About this task:
Please return the records below exactly as they stand, with the pictures removed.
──────── Data to use
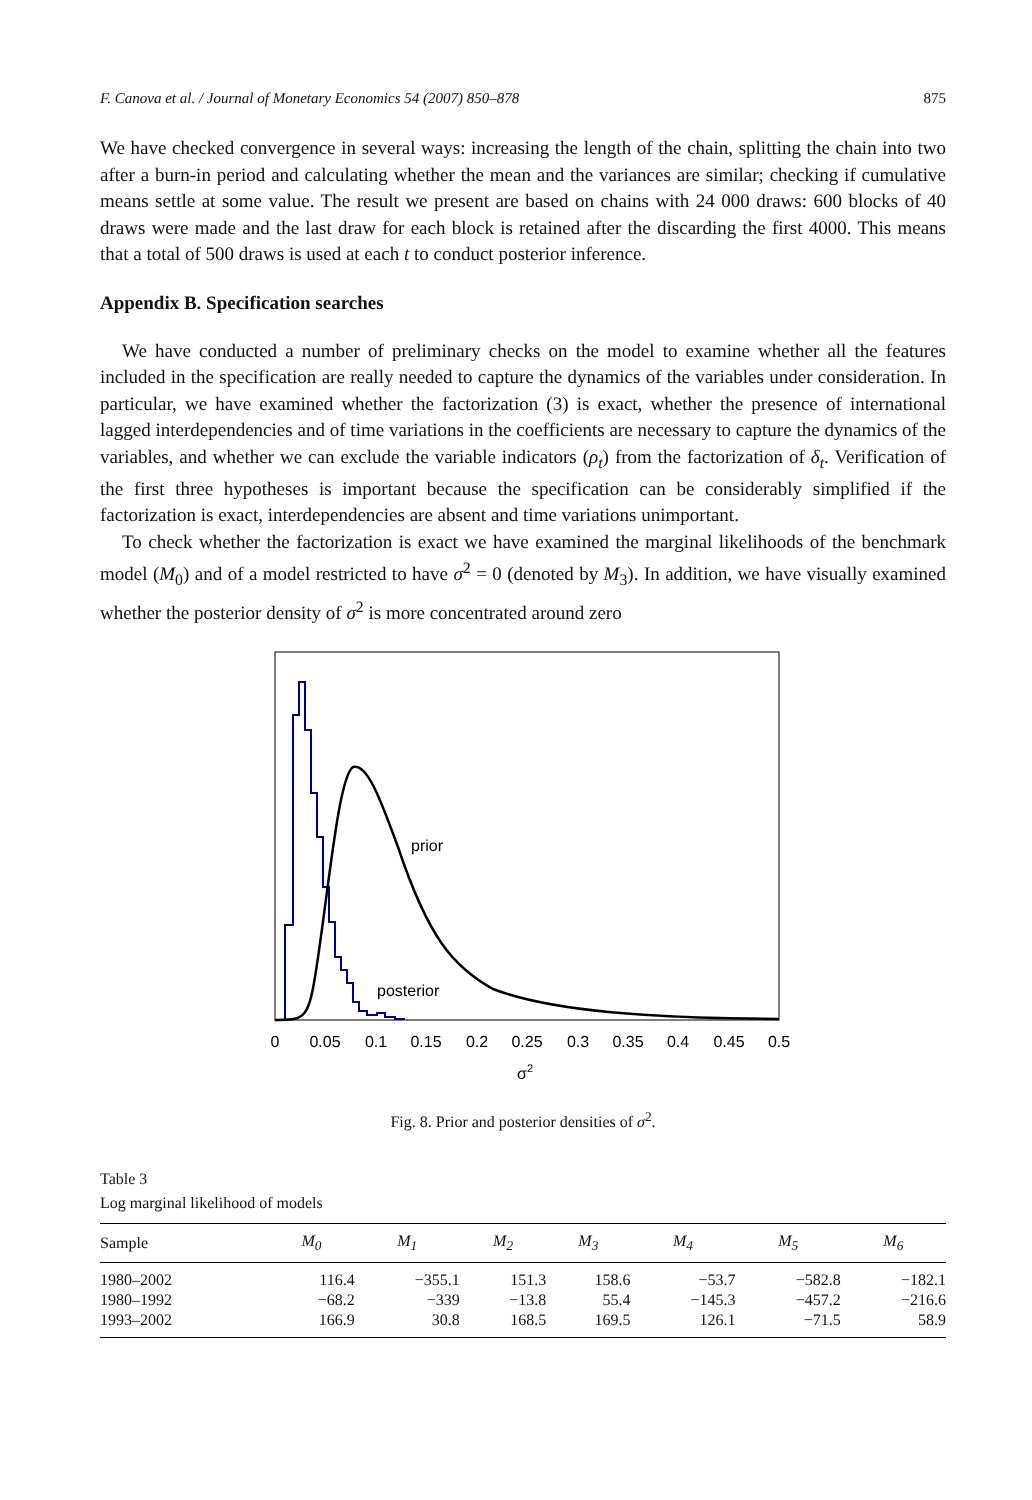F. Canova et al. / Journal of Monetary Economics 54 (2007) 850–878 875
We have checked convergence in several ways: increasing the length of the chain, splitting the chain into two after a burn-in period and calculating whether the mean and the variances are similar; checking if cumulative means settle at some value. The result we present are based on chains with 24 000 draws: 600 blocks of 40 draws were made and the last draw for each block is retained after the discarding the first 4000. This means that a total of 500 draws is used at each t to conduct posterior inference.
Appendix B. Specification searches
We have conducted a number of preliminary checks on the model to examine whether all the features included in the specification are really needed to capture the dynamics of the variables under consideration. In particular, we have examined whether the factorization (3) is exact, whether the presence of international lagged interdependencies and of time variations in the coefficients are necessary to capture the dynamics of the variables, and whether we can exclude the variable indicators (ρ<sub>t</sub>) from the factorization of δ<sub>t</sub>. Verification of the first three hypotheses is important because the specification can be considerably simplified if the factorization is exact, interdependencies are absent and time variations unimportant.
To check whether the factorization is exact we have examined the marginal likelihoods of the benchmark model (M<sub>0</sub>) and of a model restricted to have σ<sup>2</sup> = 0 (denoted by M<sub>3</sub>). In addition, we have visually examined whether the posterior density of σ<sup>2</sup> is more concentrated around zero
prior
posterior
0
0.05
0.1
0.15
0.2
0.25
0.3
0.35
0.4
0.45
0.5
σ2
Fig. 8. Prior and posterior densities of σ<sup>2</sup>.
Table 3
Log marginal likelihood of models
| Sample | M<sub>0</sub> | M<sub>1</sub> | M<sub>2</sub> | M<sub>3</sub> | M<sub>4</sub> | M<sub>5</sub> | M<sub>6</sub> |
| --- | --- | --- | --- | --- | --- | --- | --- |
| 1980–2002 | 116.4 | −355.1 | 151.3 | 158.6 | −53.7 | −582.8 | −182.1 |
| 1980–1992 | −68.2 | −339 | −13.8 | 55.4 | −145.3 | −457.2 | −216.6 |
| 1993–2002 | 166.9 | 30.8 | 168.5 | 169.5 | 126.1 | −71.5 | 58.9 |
────────────────
Solution for this problem:
F. Canova et al. / Journal of Monetary Economics 54 (2007) 850–878 875
We have checked convergence in several ways: increasing the length of the chain, splitting the chain into two after a burn-in period and calculating whether the mean and the variances are similar; checking if cumulative means settle at some value. The result we present are based on chains with 24 000 draws: 600 blocks of 40 draws were made and the last draw for each block is retained after the discarding the first 4000. This means that a total of 500 draws is used at each t to conduct posterior inference.
Appendix B. Specification searches
We have conducted a number of preliminary checks on the model to examine whether all the features included in the specification are really needed to capture the dynamics of the variables under consideration. In particular, we have examined whether the factorization (3) is exact, whether the presence of international lagged interdependencies and of time variations in the coefficients are necessary to capture the dynamics of the variables, and whether we can exclude the variable indicators (ρ<sub>t</sub>) from the factorization of δ<sub>t</sub>. Verification of the first three hypotheses is important because the specification can be considerably simplified if the factorization is exact, interdependencies are absent and time variations unimportant.
To check whether the factorization is exact we have examined the marginal likelihoods of the benchmark model (M<sub>0</sub>) and of a model restricted to have σ<sup>2</sup> = 0 (denoted by M<sub>3</sub>). In addition, we have visually examined whether the posterior density of σ<sup>2</sup> is more concentrated around zero
prior
posterior
0
0.05
0.1
0.15
0.2
0.25
0.3
0.35
0.4
0.45
0.5
σ2
Fig. 8. Prior and posterior densities of σ<sup>2</sup>.
Table 3
Log marginal likelihood of models
| Sample | M<sub>0</sub> | M<sub>1</sub> | M<sub>2</sub> | M<sub>3</sub> | M<sub>4</sub> | M<sub>5</sub> | M<sub>6</sub> |
| --- | --- | --- | --- | --- | --- | --- | --- |
| 1980–2002 | 116.4 | −355.1 | 151.3 | 158.6 | −53.7 | −582.8 | −182.1 |
| 1980–1992 | −68.2 | −339 | −13.8 | 55.4 | −145.3 | −457.2 | −216.6 |
| 1993–2002 | 166.9 | 30.8 | 168.5 | 169.5 | 126.1 | −71.5 | 58.9 |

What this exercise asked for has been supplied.